For one, the company had to fend off an upswell of newer fashion retailers in recent years such as Primark, Boohoo and Asos, all of which were skilled at commanding shopper attention and creating a convenient and trendy online presence. Additionally, like many American department stores, as the newer brands gained popularity, Debenhams’ product line lacked compelling differentiation.
And akin to many retailers in the U.S., the company was simply saddled with too much unsustainable debt as competitors started to race ahead. In fact, in March, Debenhams was shouldering a burden of 720 million pounds ($961.5 billion) in debt, hindering the kind of timely investments needed to quickly course correct.

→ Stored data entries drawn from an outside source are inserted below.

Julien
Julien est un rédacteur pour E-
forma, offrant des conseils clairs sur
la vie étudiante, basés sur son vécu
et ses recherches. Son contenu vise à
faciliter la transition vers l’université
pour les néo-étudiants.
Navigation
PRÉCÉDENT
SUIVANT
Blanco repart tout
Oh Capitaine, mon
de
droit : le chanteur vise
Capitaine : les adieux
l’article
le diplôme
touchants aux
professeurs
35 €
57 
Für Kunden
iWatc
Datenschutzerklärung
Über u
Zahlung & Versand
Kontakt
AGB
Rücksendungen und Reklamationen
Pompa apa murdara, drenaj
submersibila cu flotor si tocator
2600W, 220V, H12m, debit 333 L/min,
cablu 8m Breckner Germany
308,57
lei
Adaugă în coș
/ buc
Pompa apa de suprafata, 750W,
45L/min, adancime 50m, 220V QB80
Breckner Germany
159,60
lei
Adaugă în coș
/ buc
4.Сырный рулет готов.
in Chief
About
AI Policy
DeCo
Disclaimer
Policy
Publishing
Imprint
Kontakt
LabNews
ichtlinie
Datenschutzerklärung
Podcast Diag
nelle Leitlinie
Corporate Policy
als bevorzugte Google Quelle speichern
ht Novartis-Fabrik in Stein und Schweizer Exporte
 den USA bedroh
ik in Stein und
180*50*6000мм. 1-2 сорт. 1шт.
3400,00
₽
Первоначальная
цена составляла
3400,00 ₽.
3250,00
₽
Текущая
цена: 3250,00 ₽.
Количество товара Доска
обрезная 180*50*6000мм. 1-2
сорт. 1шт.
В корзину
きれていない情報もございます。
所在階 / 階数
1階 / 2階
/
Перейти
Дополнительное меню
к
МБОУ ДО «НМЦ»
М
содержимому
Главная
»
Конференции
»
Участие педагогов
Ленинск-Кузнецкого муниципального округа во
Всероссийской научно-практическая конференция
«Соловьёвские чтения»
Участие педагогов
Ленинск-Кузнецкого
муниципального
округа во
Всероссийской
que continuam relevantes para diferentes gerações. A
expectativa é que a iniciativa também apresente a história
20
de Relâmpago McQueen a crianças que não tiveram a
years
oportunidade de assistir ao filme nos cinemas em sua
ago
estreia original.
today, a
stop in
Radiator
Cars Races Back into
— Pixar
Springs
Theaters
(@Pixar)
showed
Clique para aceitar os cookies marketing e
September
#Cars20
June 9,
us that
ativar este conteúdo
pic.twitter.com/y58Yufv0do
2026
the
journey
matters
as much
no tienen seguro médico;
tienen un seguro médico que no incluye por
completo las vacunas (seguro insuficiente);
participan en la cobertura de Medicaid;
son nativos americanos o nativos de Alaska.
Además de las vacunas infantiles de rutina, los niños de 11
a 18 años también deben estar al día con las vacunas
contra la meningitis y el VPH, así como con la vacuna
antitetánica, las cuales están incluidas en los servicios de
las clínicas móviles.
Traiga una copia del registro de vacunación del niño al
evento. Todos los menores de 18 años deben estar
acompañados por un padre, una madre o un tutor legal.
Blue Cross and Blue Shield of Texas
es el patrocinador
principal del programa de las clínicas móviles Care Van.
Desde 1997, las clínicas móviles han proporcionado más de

Other U.K.-based chains chains including Next, John Lewis and Marks & Spencer are expected to take a look at prime Debenhams locations, but many could be broken up into smaller stores or redeveloped for other uses.
The future of Debenhams’ 45 franchised stores, which are located primarily in the Middle East, southeast Asia and eastern Europe, also depends on whether a buyer can be found for the U.K.
The wind-down does not impact subsidiary department store chain Magasin du Nord in Denmark, which continues to operate independently, it noted.